The core idea is to process the numbers in nums from left to right. For each number, determine the minimum number of queries needed to make that number zero. Then, prioritize the queries that cover indices where the current nums[i] is positive. The key is to sort queries based on their ending index and greedily apply the queries that end earlier.
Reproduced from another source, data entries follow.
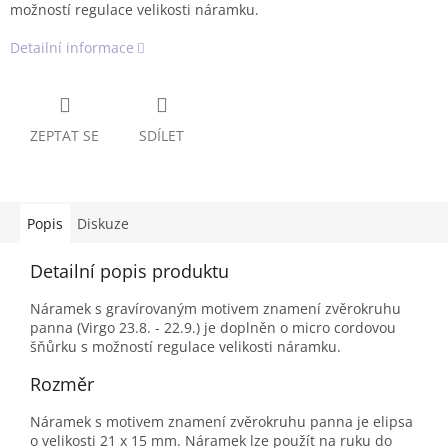
možností regulace velikosti náramku.
Detailní informace
ZEPTAT SE
SDÍLET
Popis
Diskuze
Detailní popis produktu
Náramek s gravírovaným motivem znamení zvěrokruhu
panna (Virgo 23.8. - 22.9.) je doplněn o micro cordovou
šňůrku s možností regulace velikosti náramku.
Rozměr
Náramek s motivem znamení zvěrokruhu panna je elipsa
o velikosti 21 x 15 mm. Náramek lze použít na ruku do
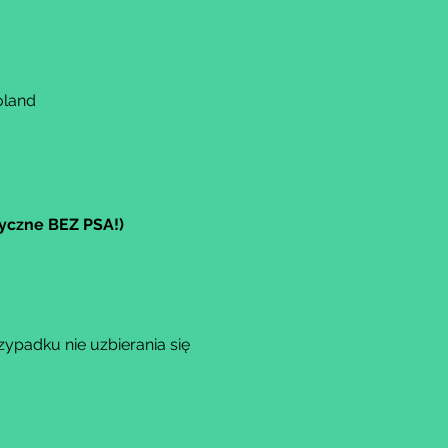
oland
tyczne BEZ PSA!)
ypadku nie uzbierania się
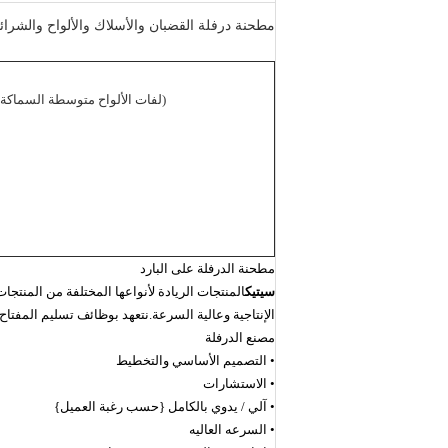
مطحنة درفلة القضبان والأسلاك والألواح والشرا
(لفات الألواح متوسطة السماكة ، 
مطحنة الدرفلة على البارد
سيتيك
المنتجات الريادة لأنواعها المختلفة من المنتجا
الإنتاجية وعالية السرعة.نتعهد بوظائف تسليم المفتاح
مصنع الدرفلة
• التصميم الأساسي والتخطيط
• الاستشارات
• آلي / يدوي بالكامل {حسب رغبة العميل}
• السرعه العاليه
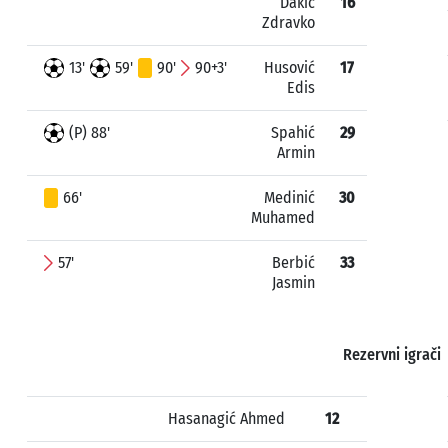
Dakić
16
Zdravko
13'
59'
90'
90+3'
Husović
17
Edis
(P) 88'
Spahić
29
Armin
66'
Medinić
30
Muhamed
57'
Berbić
33
Jasmin
Rezervni igrači
Hasanagić Ahmed
12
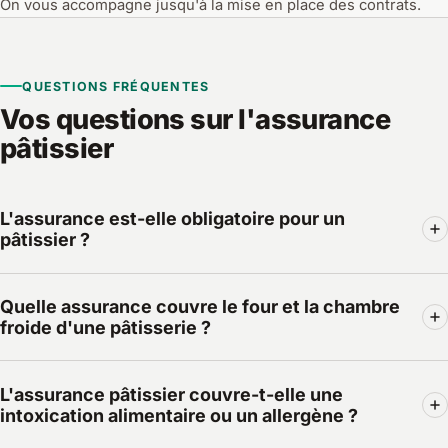
On vous accompagne jusqu'à la mise en place des contrats.
QUESTIONS FRÉQUENTES
Vos questions sur l'assurance
pâtissier
L'assurance est-elle obligatoire pour un
pâtissier ?
Aucune loi n'impose une « assurance pâtissier »
Quelle assurance couvre le four et la chambre
spécifique, mais la multirisque professionnelle est presque
froide d'une pâtisserie ?
toujours exigée par le bail commercial (l'article 1733 du
Code civil rend le locataire responsable de l'incendie), et
C'est la multirisque professionnelle, via sa garantie bris de
la RC pro et produits est indispensable dès que vous
L'assurance pâtissier couvre-t-elle une
machine, qui couvre le four, le batteur, le laminoir et la
accueillez du public et vendez des produits alimentaires.
intoxication alimentaire ou un allergène ?
chambre froide. Vérifiez bien l'indemnisation en valeur à
La prévoyance et la mutuelle ne sont pas obligatoires mais
neuf et l'ajout de la perte de marchandise en cas de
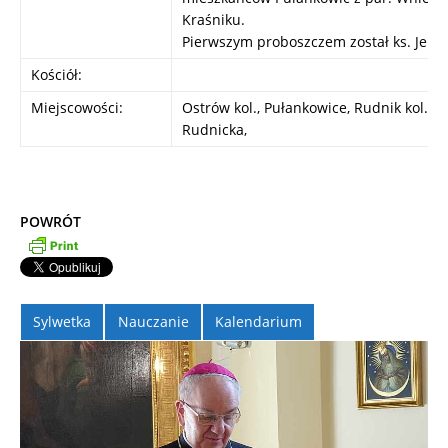
Kraśniku.
Pierwszym proboszczem został ks. Jerz
Kościół:
Miejscowości:
Ostrów kol., Pułankowice, Rudnik kol., 
Rudnicka,
POWRÓT
Sylwetka
Nauczanie
Kalendarium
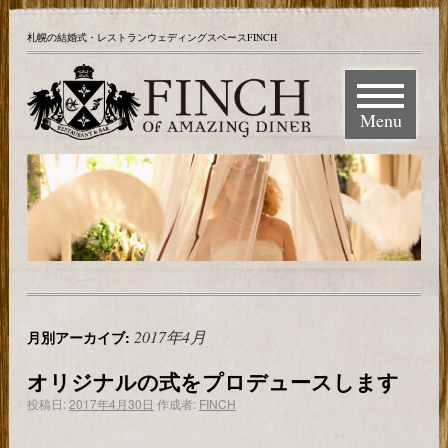
札幌の結婚式・レストランウェディングスペースFINCH
Menu
2017年4月
月別アーカイブ:
オリジナルの式をプロデュースします
投稿日:
2017年4月30日
作成者:
FINCH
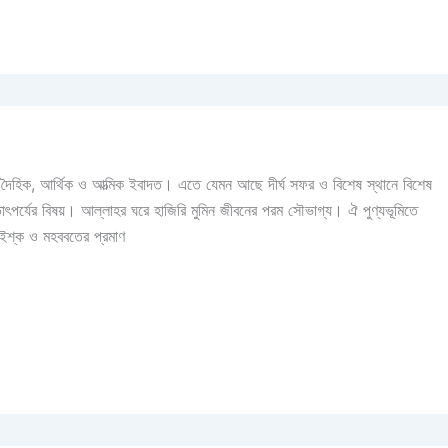
কটি দৈহিক, আর্থিক ও আত্মিক ইবাদত। এতে যেমন আছে দীর্ঘ সফর ও বিশেষ স্থানে বিশেষ
াৎপর্যের বিষয়। আল্লাহর ঘরে হাজিরি মুমিন জীবনের পরম সৌভাগ্য। ঐ পুণ্যভূমিতে
ং ইশ্ক ও মহববতের প্রমাণ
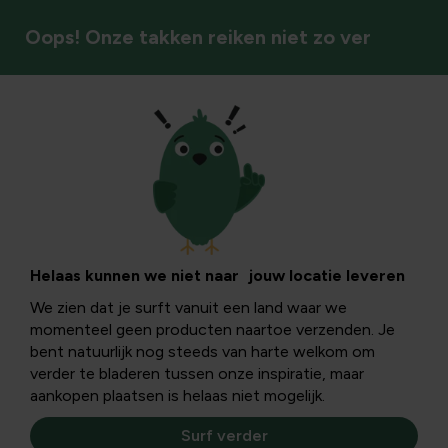
Oops! Onze takken reiken niet zo ver
Drinkbekers
Helaas kunnen we niet naar jouw locatie leveren
We zien dat je surft vanuit een land waar we
momenteel geen producten naartoe verzenden. Je
bent natuurlijk nog steeds van harte welkom om
verder te bladeren tussen onze inspiratie, maar
aankopen plaatsen is helaas niet mogelijk.
Surf verder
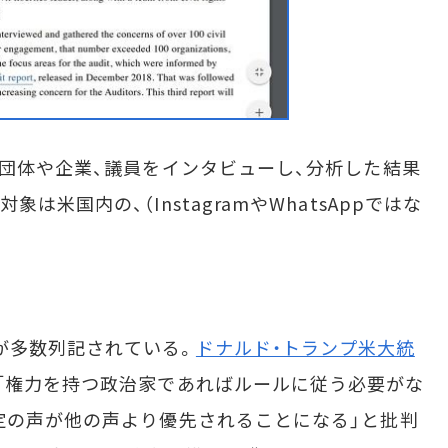
団体や企業、議員をインタビューし、分析した結果
米国内の、（InstagramやWhatsAppではな
点が多数列記されている。
ドナルド・トランプ米大統
「権力を持つ政治家であればルールに従う必要がな
定の声が他の声より優先されることになる」と批判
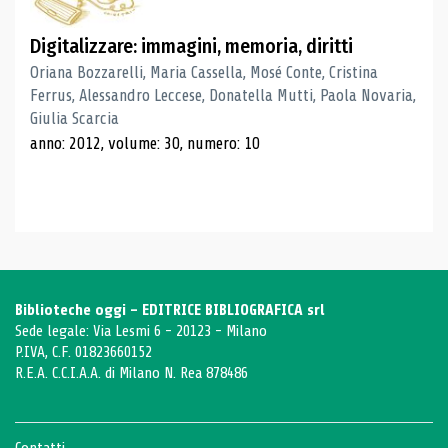
Digitalizzare: immagini, memoria, diritti
Oriana Bozzarelli, Maria Cassella, Mosé Conte, Cristina
Ferrus, Alessandro Leccese, Donatella Mutti, Paola Novaria,
Giulia Scarcia
anno: 2012, volume: 30, numero: 10
Biblioteche oggi - EDITRICE BIBLIOGRAFICA srl
Sede legale: Via Lesmi 6 - 20123 - Milano
P.IVA, C.F. 01823660152
R.E.A. C.C.I.A.A. di Milano N. Rea 878486
Contatti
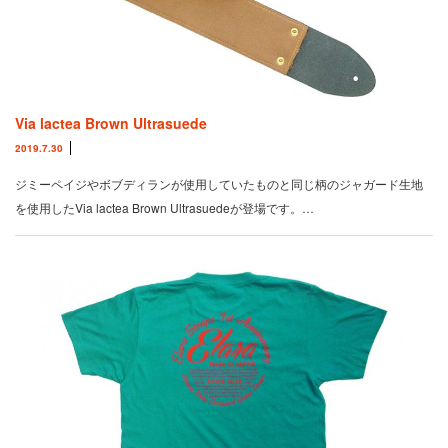
Via lactea Brown Ultrasuede
2019.7.30
ジミーペイジやボブディランが使用していたものと同じ柄のジャガード生地
を使用したVia lactea Brown Ultrasuedeが登場です。…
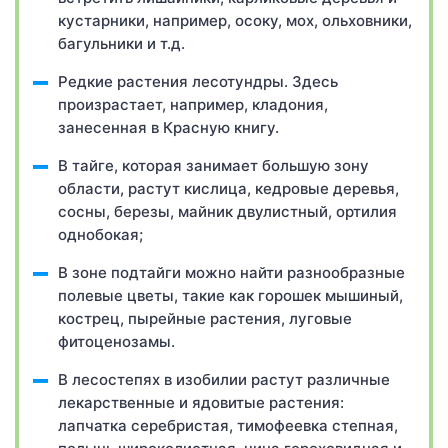
кустарники, например, осоку, мох, ольховники,
багульники и т.д.
Редкие растения лесотундры. Здесь
произрастает, например, кладония,
занесенная в Красную книгу.
В тайге, которая занимает большую зону
области, растут кислица, кедровые деревья,
сосны, березы, майник двулистный, ортилия
однобокая;
В зоне подтайги можно найти разнообразные
полевые цветы, такие как горошек мышиный,
кострец, пырейные растения, луговые
фитоценозамы.
В лесостепях в изобилии растут различные
лекарственные и ядовитые растения:
лапчатка серебристая, тимофеевка степная,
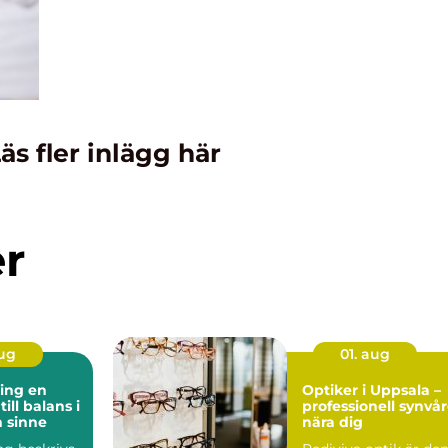
äs fler inlägg här
er
aug
01. aug
ng en
Optiker i Uppsala –
ill balans i
professionell synvå
 sinne
nära dig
  1. Sort Queries: Sort queries based on their ending index.
  2. Iterate through nums: Process the array from left to right.
  3. Track Active Queries: Maintain a data structure (e.g., an array) to track how much each query has been used.
  4. Decrement nums[i]: For each element, decrement it by the amounts provided by the active queries. If nums[i] is still positive, use additional queries to decrement it to zero.

Algorithm Steps:

  • Initialize an array used to keep track of how many times each query has been used.
  • Sort the queries array based on the ending index (right endpoint) of each query.
  • Iterate through the nums array:
    • For each nums[i], calculate the net decrement applied to it by the used queries.
    • If nums[i] is still positive, iterate through the sorted queries to find those that cover index i and have remaining uses.
    • Use the minimum between nums[i] and the available decrements of each applicable query.
    • Increment a counter for the number of queries that needed to be removed.

Code (Python):

from typing import List


def solve():
    def max_queries_removed(nums: List[int], queries: List[List[int]]) -> int:
        n = len(nums)
        q = len(queries)

        # Sort queries by their end index
        queries_with_indices = [(queries[i][0], queries[i][1], i) for i in range(q)]
        queries_with_indices.sort(key=lambda x: x[1])  # Sort by the end index

        used = [0] * q  # How many times each query is used
        removed_count = 0

        for i in range(n):
            decrement = 0
            for j in range(q):
                if used[j] > 0 and queries_with_indices[j][0] <= i <= queries_with_indices[j][1]:
                    decrement += used[j]

            nums[i] -= decrement

            if nums[i] > 0:
                applicable_queries = []
                for j in range(q):
                    if queries_with_indices[j][0] <= i <= queries_with_indices[j][1] and used[j] < 1:  # Query covers index and not used
                        applicable_queries.append(j)

                if not applicable_queries:
                    return -1  # Cannot convert to zero array

                for j in applicable_queries:
                    use = min(nums[i], 1 - used[j])  # Use the query as much as possible
                    used[j] += use
                    nums[i] -= use

                    if used[j] == 1:
                        removed_count += 1

                    if nums[i] == 0:
                        break
                if nums[i] > 0:
                    return -1

        return q - removed_count

    nums = [2, 0, 2]
    queries = [[0, 2], [0, 2], [1, 1]]
    result = max_queries_removed(nums, queries)
    print(f"Max queries removed: {result}")

    nums = [1, 1, 1, 1]
    queries = [[1, 3], [0, 2], [1, 3], [1, 2]]
    result = max_queries_removed(nums, queries)
    print(f"Max queries removed: {result}")

    nums = [1, 2, 3, 4]
    queries = [[0, 3]]
    result = max_queries_removed(nums, queries)
    print(f"Max queries removed: {result}")


if __name__ == "__main__":
    solve()

Time Complexity: O(Q log Q + N * Q), where N is the length of nums and Q is the number of queries. Sorting takes O(Q log Q), and the nested loop iterates O(N * Q) in the worst case.

Space Complexity: O(Q), for storing the used array and sorting.

Edge Cases

  • Empty nums or queries: Handle cases where either the input array nums or the queries array is empty.
  • Impossible Case: If it is impossible to convert the nums array to a zero array even using all the queries, return -1.
  • Queries with Invalid Ranges: Ensure that the queries have valid ranges within the bounds of the nums array.